**Task item**. An exact transcription of every record is needed, leaving out the pictures.

**Data for processing**.
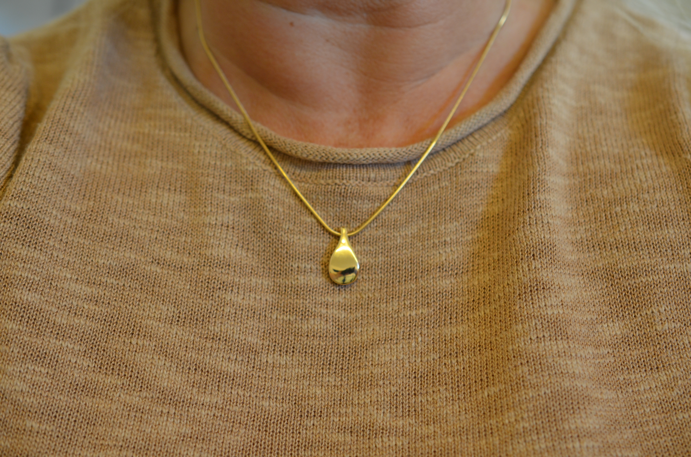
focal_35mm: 60
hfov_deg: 33.5
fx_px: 1149
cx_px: 346
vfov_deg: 22.5
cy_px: 228
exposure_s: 1/80
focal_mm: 40
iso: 400
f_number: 4.5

**Output for this task**.
focal_35mm: 60
hfov_deg: 33.5
fx_px: 1149
cx_px: 346
vfov_deg: 22.5
cy_px: 228
exposure_s: 1/80
focal_mm: 40
iso: 400
f_number: 4.5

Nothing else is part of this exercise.